MDDM Ch. 72 Dixon and the slave driver

Doug Millison millison at online-journalist.com
Sat Aug 24 18:12:13 CDT 2002


Mr T:
>Yes, Dixon was a human person, but I'm talking not about the world, but
>the text.
>Dixon is a character in M&D. Is he heroic?

I said:

"I see Dixon as a human being who confronts a difficult situation and does
the best he can do, choosing in the moment to not follow his violent
urges."

By that I mean the Dixon who is a character in M&D, if there was any confusion.


>Is what he does (confronts the Driver and frees some slaves) heroic?

What do you think?


> Is this scene with the Driver his transformation
>scene?

I said:

"I think Dixon sees clearly, with the whip in his hand, that he can either
perpetuate the kind of violence that repulses him when he sees the
slave-driver doing it, or that he can choose not to.
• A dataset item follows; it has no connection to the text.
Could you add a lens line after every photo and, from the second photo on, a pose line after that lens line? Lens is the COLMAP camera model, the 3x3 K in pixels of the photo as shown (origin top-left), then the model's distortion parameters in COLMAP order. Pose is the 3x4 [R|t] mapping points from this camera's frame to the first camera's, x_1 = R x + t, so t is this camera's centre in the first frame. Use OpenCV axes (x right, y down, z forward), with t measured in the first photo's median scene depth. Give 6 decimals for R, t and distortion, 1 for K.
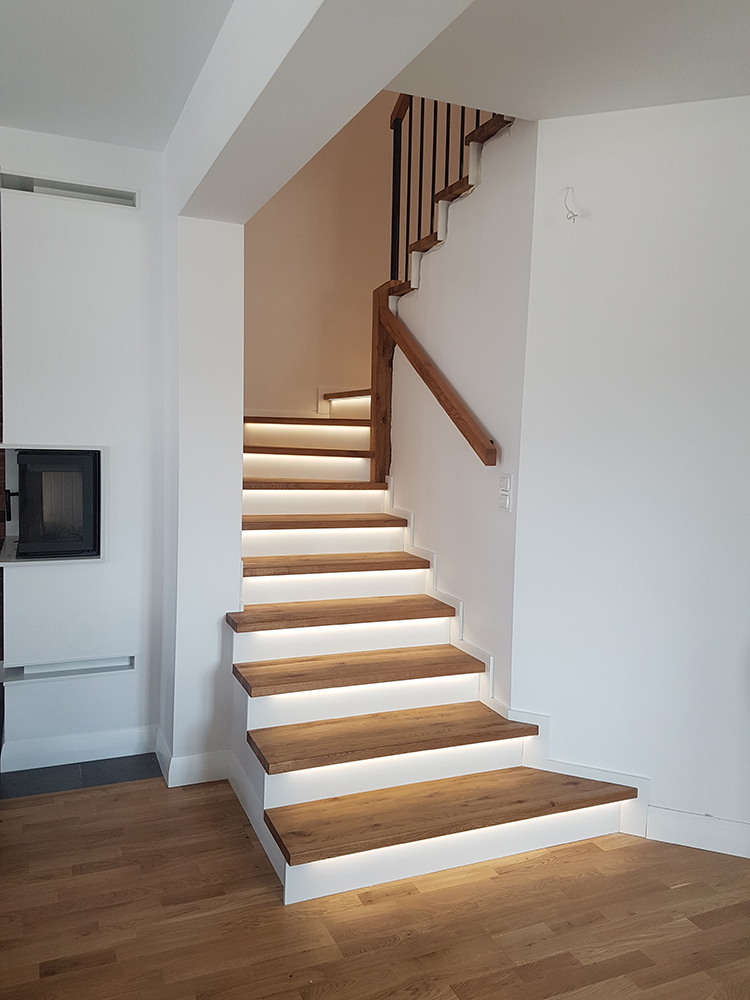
lens RADIAL K [[764.8, 0, 366.6], [0, 764.8, 494.0], [0, 0, 1]] dist [0.207958, -0.376460]
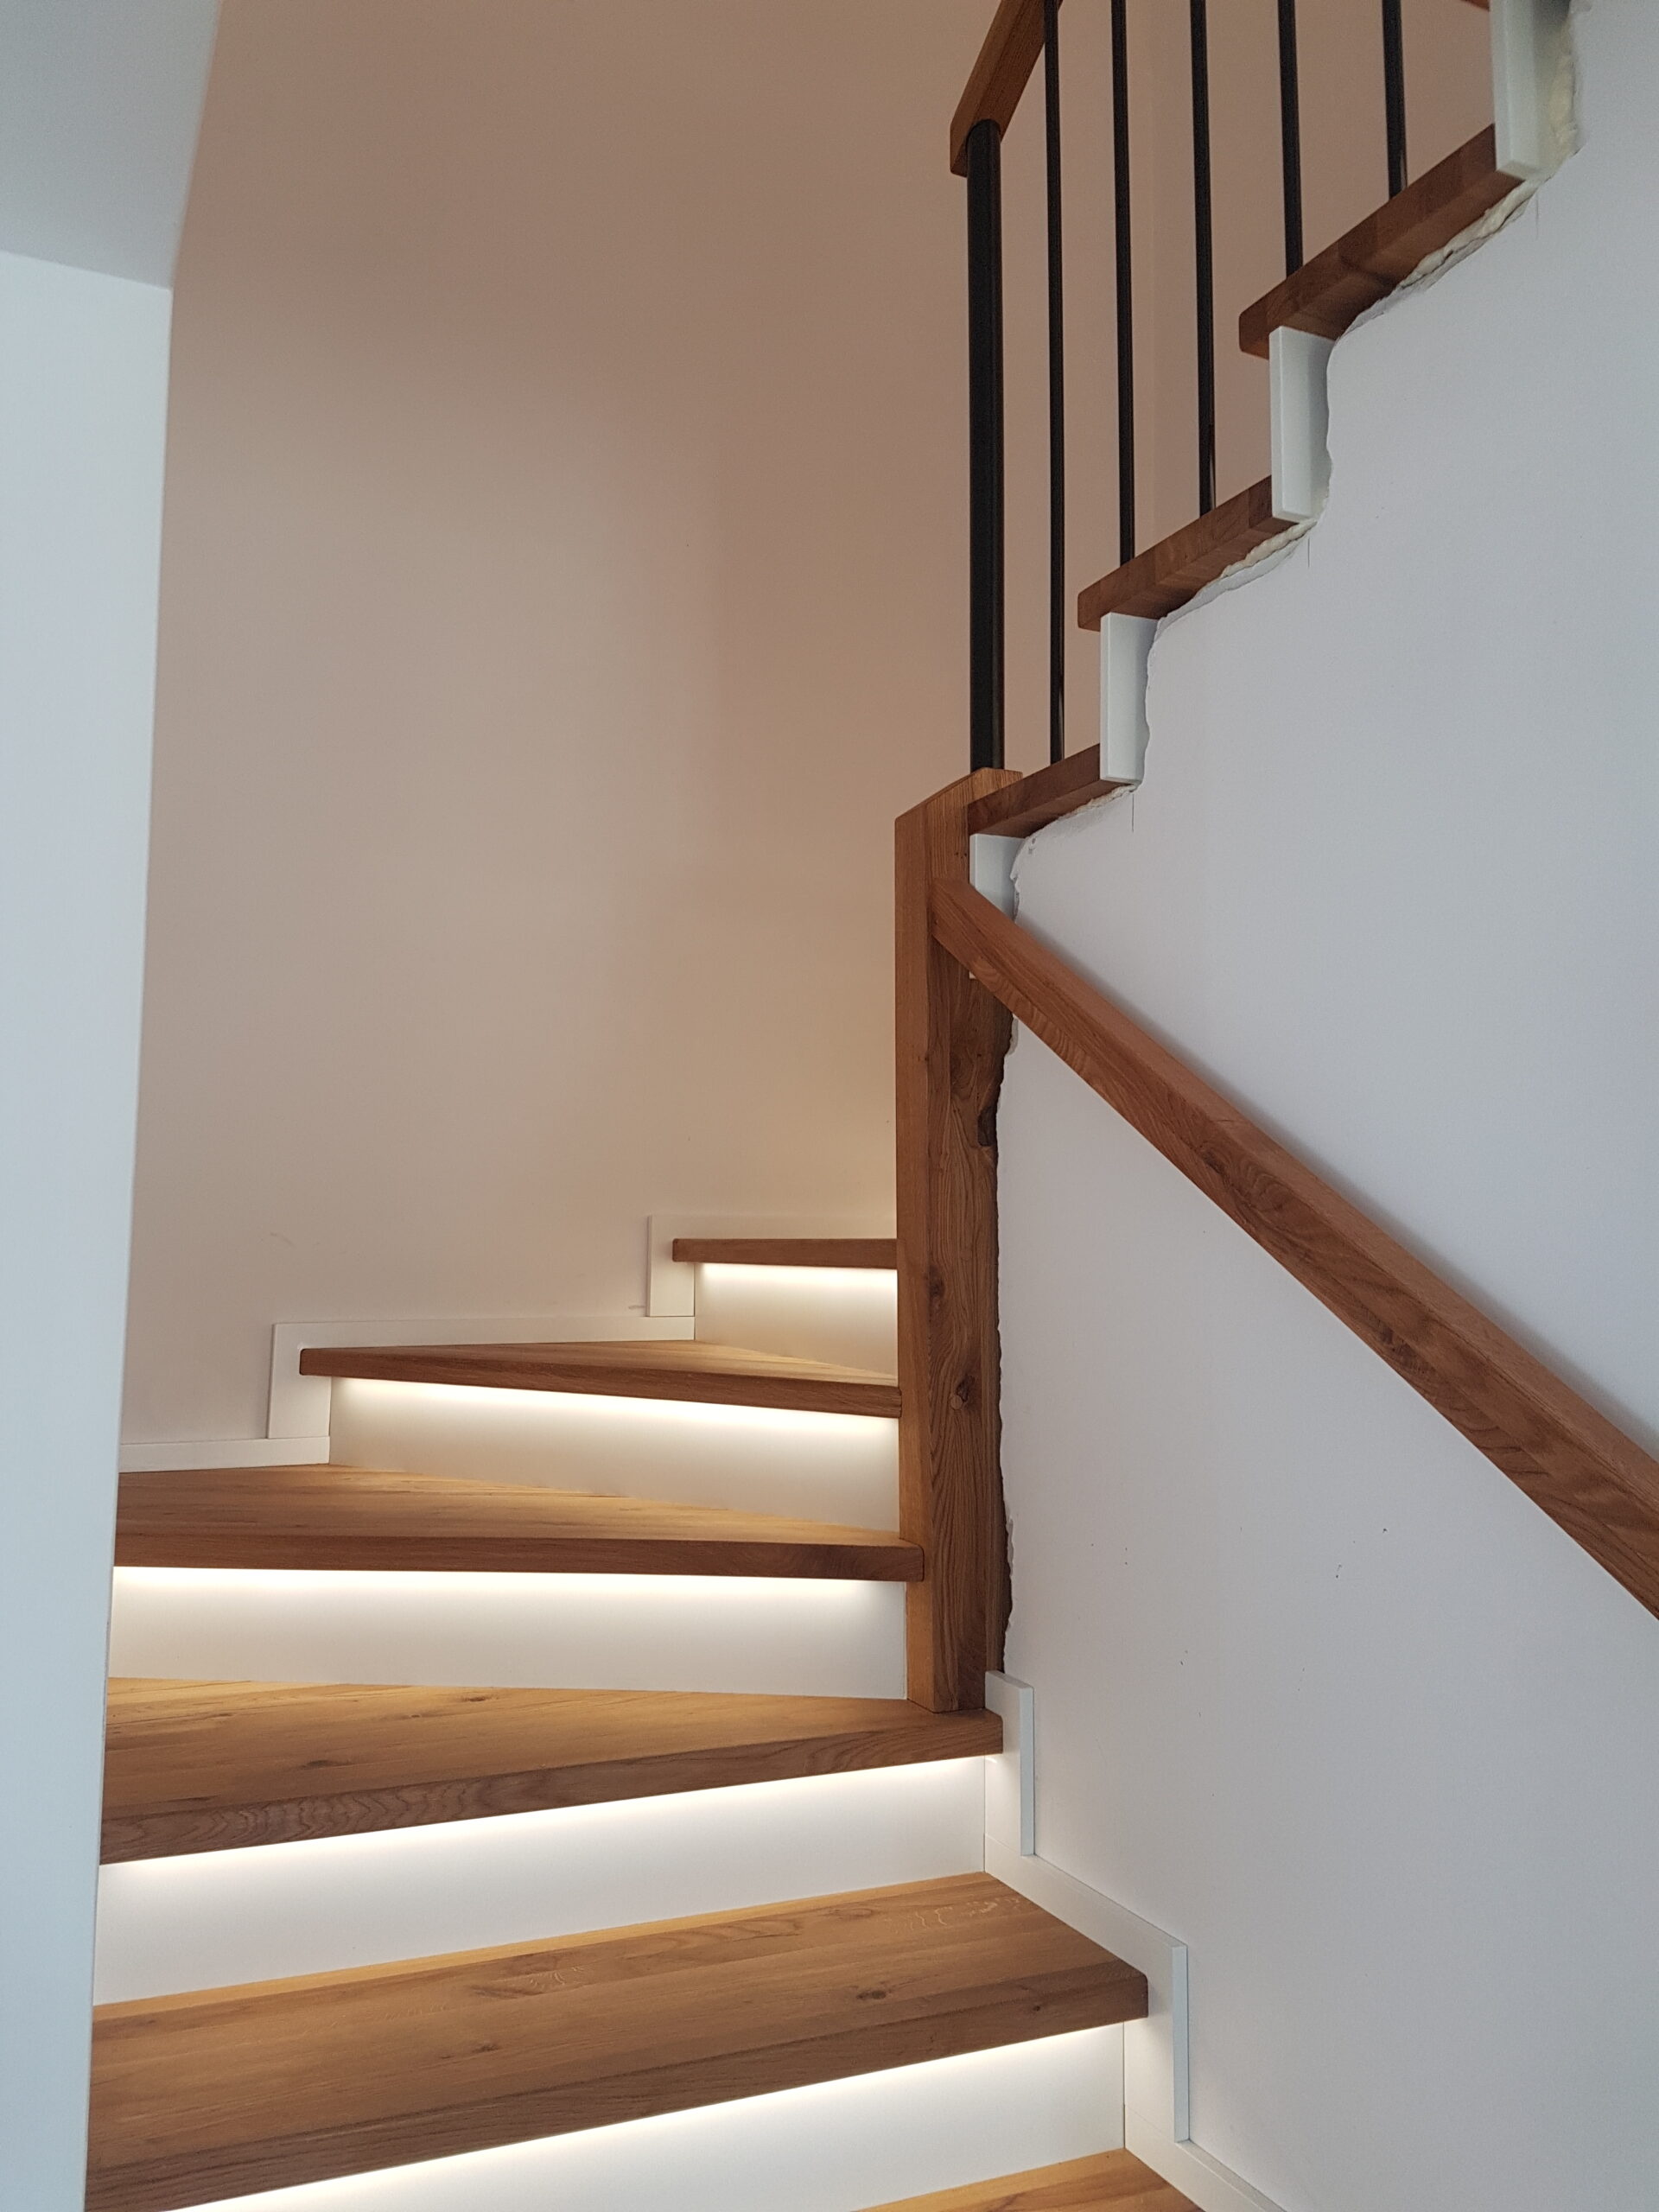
lens RADIAL K [[1691.8, 0, 810.9], [0, 1691.8, 1092.6], [0, 0, 1]] dist [0.207958, -0.376460]
pose [[0.999130, -0.011391, 0.040126, -0.038119], [0.018075, 0.985212, -0.170385, -0.098585], [-0.037592, 0.170962, 0.984560, 0.526981]]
I see this as a key
moment in his character development, and in the larger arc of M&D."


>Are there
>signs or anything in the few chapters that remain that show us Dixon
>changed.


Dixon seems to settle into a happy old age, loving family relationships,
after leading a different sort of life earlier in the novel. That's the
sort of good thing that can happen after a positive personal
transformation.   Mason seems troubled to the very end.